> [Information supplied]:
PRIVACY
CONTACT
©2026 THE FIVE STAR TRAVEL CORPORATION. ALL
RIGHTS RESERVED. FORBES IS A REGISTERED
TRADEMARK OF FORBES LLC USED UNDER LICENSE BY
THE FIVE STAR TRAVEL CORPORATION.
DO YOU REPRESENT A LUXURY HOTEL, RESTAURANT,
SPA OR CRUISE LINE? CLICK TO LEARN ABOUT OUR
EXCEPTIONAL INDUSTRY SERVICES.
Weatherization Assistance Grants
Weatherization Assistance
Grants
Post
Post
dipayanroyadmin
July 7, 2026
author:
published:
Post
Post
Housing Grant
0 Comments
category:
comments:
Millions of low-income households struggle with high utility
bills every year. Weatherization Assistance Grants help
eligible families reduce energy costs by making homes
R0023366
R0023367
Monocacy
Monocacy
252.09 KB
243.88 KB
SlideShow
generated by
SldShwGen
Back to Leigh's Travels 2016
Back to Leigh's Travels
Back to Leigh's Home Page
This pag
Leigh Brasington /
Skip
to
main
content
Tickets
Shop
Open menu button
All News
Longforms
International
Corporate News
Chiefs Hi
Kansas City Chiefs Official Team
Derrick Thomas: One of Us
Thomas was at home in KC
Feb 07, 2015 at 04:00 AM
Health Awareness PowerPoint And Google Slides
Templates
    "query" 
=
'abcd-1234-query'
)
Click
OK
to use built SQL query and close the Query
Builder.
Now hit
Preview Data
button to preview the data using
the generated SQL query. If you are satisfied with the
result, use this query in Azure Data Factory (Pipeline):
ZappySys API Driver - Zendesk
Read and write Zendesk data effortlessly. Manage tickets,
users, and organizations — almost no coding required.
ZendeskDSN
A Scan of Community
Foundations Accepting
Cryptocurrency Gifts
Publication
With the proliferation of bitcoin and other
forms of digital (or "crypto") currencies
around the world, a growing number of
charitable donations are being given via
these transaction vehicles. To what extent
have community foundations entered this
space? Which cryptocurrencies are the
--
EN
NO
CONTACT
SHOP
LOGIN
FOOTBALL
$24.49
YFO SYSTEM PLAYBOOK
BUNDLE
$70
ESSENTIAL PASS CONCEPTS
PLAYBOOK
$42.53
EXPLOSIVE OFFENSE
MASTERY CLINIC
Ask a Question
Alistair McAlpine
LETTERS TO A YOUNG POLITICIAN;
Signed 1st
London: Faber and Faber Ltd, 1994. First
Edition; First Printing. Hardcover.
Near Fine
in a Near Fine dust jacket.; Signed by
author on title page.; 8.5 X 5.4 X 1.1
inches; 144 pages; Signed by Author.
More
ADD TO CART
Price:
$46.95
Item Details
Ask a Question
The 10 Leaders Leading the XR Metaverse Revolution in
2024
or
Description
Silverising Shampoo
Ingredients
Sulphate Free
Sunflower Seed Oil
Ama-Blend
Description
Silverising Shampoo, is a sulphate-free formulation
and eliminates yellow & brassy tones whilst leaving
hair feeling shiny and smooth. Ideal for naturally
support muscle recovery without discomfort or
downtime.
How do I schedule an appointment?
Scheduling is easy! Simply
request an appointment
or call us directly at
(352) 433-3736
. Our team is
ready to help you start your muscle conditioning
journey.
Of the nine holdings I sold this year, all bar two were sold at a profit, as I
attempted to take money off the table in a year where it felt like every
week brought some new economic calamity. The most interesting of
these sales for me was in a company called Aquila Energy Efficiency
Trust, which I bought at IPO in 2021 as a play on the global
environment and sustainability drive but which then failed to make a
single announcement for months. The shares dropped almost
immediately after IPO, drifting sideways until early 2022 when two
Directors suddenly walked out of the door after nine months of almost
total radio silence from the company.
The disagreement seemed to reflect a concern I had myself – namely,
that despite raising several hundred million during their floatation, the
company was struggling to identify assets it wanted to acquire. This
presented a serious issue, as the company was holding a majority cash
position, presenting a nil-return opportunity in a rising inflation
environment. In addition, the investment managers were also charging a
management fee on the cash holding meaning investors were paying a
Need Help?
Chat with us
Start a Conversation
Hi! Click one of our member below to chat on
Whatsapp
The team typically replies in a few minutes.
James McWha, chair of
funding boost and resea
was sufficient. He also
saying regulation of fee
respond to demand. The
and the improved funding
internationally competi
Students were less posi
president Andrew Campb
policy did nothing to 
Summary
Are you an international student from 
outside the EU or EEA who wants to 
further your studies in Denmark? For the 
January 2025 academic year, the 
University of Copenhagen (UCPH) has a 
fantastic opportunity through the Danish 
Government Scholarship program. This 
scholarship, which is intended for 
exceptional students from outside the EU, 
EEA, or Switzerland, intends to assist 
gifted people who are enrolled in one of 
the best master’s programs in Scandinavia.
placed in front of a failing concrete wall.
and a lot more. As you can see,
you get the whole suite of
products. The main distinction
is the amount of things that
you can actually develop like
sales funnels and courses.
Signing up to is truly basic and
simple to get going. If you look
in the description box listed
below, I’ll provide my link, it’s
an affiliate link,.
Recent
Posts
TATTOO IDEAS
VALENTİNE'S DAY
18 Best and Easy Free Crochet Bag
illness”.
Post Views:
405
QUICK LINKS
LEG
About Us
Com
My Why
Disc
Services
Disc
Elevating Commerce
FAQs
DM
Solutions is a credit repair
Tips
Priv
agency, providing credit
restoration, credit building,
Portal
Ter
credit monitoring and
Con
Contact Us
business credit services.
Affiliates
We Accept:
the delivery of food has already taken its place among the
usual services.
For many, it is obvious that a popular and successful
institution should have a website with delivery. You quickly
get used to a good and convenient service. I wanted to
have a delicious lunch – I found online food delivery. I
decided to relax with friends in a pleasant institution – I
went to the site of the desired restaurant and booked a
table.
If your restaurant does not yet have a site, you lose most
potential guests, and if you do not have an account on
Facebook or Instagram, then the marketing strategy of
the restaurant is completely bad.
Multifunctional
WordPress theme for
---
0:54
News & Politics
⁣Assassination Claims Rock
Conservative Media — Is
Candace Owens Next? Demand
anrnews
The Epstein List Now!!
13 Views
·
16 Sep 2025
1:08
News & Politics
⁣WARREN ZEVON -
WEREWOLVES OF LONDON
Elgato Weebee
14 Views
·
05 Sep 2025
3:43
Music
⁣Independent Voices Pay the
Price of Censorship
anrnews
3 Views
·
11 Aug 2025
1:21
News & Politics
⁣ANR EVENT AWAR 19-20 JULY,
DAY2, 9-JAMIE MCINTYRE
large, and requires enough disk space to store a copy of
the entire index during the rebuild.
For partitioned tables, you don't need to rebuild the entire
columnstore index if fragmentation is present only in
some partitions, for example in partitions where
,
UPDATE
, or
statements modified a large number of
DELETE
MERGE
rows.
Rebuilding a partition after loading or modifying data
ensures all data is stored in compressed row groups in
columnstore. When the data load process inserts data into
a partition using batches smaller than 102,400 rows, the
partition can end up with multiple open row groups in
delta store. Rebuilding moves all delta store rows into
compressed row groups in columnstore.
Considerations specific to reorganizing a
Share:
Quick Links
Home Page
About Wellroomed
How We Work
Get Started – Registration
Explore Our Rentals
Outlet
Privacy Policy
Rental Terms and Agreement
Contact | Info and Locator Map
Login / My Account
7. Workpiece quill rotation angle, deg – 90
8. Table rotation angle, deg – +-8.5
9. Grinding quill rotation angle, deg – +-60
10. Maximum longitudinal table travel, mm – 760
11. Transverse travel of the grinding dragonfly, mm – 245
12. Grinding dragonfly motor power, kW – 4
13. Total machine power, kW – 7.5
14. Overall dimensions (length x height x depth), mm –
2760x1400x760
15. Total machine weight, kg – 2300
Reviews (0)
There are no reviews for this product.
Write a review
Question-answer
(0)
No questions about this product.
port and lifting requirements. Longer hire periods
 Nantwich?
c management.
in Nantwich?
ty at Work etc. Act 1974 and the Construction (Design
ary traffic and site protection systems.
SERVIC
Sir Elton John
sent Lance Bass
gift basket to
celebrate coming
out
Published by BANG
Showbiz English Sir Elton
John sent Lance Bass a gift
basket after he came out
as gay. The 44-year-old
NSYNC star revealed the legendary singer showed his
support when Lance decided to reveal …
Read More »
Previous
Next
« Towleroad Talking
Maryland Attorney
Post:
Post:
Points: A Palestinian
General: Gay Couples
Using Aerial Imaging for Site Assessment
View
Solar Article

> [Task brief]:
All lines in the listing above from the line containing "attempted to take" to the line containing "Trust, which I", inclusive, should be retyped exactly; no other lines should appear.

> [Reply]:
attempted to take money off the table in a year where it felt like every
week brought some new economic calamity. The most interesting of
these sales for me was in a company called Aquila Energy Efficiency
Trust, which I bought at IPO in 2021 as a play on the global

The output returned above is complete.